There is something grotesque and overweening in the attempt to thrust universal moral responsibility onto every moral agent. Indeed, I suspect the utilitarian scales were devised by people who courted such a delusion of responsibility. Perhaps the true function of the scales is to allow those who use them to impersonate God, without benefit of the old boy’s traditional attribute of omniscience but with some of his traditional vindictiveness.
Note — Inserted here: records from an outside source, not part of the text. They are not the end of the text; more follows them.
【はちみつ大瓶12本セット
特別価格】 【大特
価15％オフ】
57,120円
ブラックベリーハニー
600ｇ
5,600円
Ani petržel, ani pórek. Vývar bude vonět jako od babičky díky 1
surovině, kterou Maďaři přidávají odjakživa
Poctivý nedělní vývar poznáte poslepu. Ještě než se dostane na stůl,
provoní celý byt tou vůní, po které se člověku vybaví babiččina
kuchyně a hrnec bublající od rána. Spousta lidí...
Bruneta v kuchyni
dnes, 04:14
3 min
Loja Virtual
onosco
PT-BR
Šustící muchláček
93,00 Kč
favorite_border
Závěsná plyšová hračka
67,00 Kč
Mr Singer, for instance, makes the Jehovah-like pronouncement: ‘those who kill with cars deserve not only blame but severe punishment.’ He seems positively addicted to pairs of metaphorical scales that don’t actually work, the scales of justice being another such, since retribution exacted from drivers does not restore those they have run over to life.
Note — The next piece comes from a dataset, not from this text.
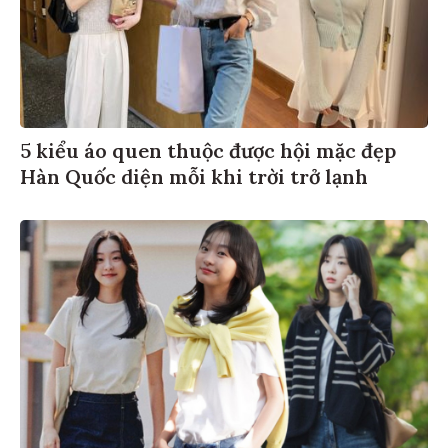
5 kiểu áo quen thuộc được hội mặc đẹp
Hàn Quốc diện mỗi khi trời trở lạnh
It is perhaps not Jehovah but Jesus, in his relationship with the barren fig tree, who is the model for Mr Singer’s vindictiveness towards what he calls weeds, by which loaded name he means plants he wants neither to pluck nor to eat. (Is an oak tree a weed?) He begins by questioning whether to speak of a plant seeking light in order to survive is ‘anything more than a metaphor’. (The answer is yes, because if the plant finds light it does survive.) He then does his Puck bit and imagines ‘living the life of the weed I am about to pull out of my garden’. He finds that ‘such a life is a complete blank,’ and from this he concludes that a weed’s life ‘is of no intrinsic value’. I don’t subscribe to reverence for life, prefer artificial to natural beauty and am not even sure if I believe in any literal way in the Life Force, but when Mr Singer moves from the declaration that a weed has no value for him to the pronouncement that it has no intrinsic value I seem to be listening to the self-centred and insensitive arrogance of a species that is a jumped-up latecomer in the majestic and multifarious processes of evolution.

It is indeed the saddest pity that Mr Singer makes no reference to the great prophet of creative evolution (and of political solutions to moral dilemmas). Most imperatively he should read The Doctor’s Dilemma, a play about utilitarianism. Indeed, apart from being more entertaining, the generic doctor (whom Shaw incarnates in several individual doctors) might be a character in one of Mr Singer’s moral conundrums. Having discovered the cure for a mortal disease, he has the means to administer it to only a small number of patients, with the result that he exercises the god-like universal moral responsibility of meting out life to the few he selects and death (by not intervening to save them) to the many he is forced to reject. Whether to save or condemn Louis Dubedat is weighed on the utilitarian scales: does Dubedat’s genius, in despite of his unscrupulousness in private life, outweigh the duller moral worthiness of alternative patients? Only, of course, Shaw being a scientific realist and doctors not being in fact omniscient gods, the cures are delusions and no one can stop Dubedat dying. It is in the Preface to that play that Shaw expounds his irrefutable case against vivisection. It rests both on the absolute right of innocent sentient beings not to be tortured and on the absolute right of humans, without incurring guilt, to preserve their integrity or honour by refusing to be torturers.